WHAT THE TASK REQUIRES — Copy the stretch of the records from the first line through the line containing "medieninfos 2024", with both ends included.

(Dataset entries)
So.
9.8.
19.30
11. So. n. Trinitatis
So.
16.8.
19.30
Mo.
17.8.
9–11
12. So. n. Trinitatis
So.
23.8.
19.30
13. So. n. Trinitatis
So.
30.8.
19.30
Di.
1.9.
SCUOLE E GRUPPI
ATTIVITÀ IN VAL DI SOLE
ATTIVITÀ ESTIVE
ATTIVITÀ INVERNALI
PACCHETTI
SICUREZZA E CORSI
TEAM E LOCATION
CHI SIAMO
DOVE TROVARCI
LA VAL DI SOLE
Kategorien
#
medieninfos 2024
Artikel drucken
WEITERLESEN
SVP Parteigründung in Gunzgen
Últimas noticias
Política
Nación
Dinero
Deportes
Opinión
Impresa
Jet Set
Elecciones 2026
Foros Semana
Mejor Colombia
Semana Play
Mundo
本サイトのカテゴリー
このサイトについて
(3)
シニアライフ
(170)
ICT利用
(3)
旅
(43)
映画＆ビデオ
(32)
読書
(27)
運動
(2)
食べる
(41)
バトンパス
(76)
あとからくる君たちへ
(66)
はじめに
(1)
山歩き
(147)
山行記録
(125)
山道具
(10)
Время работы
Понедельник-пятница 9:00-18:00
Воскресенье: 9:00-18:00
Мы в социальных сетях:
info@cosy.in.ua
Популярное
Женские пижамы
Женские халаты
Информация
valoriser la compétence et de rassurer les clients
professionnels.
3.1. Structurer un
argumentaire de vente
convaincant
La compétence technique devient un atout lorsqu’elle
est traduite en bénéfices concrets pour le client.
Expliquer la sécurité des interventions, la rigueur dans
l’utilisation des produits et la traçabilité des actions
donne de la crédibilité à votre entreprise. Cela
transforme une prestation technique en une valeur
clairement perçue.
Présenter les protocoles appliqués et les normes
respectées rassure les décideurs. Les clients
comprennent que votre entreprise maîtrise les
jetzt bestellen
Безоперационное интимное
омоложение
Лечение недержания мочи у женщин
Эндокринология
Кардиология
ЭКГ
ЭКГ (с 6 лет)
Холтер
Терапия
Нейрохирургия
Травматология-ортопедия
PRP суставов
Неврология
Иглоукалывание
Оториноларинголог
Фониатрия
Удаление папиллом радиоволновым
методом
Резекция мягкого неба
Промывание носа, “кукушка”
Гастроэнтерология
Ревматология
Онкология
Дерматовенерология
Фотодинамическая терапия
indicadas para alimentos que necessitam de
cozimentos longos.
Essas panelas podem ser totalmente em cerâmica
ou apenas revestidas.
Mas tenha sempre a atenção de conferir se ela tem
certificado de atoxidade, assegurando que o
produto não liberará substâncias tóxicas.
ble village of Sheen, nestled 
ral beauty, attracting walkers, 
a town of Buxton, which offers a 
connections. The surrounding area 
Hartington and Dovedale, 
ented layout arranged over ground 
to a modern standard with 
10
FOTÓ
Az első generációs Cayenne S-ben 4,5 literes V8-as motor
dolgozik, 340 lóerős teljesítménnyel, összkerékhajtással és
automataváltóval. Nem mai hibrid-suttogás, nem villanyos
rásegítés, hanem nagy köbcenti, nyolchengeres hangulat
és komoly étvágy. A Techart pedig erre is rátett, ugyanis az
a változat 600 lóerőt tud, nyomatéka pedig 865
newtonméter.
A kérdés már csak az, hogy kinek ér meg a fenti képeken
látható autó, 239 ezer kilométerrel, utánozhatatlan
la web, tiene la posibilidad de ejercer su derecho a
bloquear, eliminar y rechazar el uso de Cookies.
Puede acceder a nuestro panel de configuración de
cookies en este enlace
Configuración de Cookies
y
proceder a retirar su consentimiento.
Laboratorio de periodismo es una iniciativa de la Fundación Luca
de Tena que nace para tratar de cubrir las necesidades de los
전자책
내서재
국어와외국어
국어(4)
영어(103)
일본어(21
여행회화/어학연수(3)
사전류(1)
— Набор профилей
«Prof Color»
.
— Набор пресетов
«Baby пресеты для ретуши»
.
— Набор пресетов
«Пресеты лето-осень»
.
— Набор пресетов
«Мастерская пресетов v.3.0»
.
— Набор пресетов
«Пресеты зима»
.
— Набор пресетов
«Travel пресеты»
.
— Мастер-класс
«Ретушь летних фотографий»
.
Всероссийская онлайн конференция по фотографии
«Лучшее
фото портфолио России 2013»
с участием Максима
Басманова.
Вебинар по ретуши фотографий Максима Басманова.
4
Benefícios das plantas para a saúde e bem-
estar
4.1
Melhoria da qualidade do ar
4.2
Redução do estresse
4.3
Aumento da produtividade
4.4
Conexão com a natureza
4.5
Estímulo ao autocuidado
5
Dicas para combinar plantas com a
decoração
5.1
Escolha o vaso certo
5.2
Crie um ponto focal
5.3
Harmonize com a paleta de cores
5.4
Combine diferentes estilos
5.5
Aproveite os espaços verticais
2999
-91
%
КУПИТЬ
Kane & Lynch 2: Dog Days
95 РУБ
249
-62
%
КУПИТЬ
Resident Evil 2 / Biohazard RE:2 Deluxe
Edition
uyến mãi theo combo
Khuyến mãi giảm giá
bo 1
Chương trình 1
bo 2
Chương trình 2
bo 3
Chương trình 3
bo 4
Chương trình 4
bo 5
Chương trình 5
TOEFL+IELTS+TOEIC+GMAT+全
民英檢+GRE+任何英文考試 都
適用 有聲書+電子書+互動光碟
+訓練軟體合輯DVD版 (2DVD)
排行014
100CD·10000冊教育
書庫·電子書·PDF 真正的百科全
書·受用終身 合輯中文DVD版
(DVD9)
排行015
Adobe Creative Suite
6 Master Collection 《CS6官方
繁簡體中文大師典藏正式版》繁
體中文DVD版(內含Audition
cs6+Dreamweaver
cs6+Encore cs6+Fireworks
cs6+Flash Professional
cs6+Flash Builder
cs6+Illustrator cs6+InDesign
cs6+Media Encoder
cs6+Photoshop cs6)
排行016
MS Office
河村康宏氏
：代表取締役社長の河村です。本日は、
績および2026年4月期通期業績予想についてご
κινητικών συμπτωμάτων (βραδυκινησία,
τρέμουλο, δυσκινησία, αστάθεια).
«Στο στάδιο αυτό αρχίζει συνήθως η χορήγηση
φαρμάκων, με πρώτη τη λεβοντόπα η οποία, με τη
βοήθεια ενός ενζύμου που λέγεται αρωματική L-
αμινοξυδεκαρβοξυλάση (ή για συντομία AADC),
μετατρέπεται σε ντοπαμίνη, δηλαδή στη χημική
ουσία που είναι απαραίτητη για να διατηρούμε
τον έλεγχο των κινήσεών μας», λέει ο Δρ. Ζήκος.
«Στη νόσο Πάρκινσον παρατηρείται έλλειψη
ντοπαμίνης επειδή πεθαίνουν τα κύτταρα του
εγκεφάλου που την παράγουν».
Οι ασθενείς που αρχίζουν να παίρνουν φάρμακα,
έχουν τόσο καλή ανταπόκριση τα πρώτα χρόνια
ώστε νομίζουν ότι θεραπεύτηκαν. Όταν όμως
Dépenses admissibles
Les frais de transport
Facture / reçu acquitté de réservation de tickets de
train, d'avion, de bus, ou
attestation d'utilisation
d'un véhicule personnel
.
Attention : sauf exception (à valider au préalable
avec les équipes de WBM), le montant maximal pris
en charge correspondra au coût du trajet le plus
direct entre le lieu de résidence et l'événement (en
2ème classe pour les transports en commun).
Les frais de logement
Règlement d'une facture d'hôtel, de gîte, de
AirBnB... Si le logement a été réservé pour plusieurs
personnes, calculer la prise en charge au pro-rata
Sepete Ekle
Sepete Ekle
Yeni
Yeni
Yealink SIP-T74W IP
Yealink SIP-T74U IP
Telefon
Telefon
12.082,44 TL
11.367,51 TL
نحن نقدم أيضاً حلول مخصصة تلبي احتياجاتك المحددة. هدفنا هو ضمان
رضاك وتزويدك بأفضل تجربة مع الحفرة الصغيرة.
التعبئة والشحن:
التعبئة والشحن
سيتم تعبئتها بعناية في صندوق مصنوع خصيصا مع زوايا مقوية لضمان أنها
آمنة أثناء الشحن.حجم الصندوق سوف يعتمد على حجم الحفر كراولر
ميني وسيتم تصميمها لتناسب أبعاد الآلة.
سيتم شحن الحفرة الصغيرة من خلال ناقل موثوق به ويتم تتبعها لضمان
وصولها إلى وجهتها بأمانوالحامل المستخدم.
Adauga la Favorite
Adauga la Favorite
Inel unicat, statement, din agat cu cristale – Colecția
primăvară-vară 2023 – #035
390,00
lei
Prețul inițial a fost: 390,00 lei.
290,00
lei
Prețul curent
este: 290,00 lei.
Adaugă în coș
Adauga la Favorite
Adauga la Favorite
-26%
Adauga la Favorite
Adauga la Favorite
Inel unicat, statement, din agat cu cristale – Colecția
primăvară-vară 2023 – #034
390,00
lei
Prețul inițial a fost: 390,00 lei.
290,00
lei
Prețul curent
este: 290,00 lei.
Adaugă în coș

EXPECTED OUTPUT —
So.
9.8.
19.30
11. So. n. Trinitatis
So.
16.8.
19.30
Mo.
17.8.
9–11
12. So. n. Trinitatis
So.
23.8.
19.30
13. So. n. Trinitatis
So.
30.8.
19.30
Di.
1.9.
SCUOLE E GRUPPI
ATTIVITÀ IN VAL DI SOLE
ATTIVITÀ ESTIVE
ATTIVITÀ INVERNALI
PACCHETTI
SICUREZZA E CORSI
TEAM E LOCATION
CHI SIAMO
DOVE TROVARCI
LA VAL DI SOLE
Kategorien
#
medieninfos 2024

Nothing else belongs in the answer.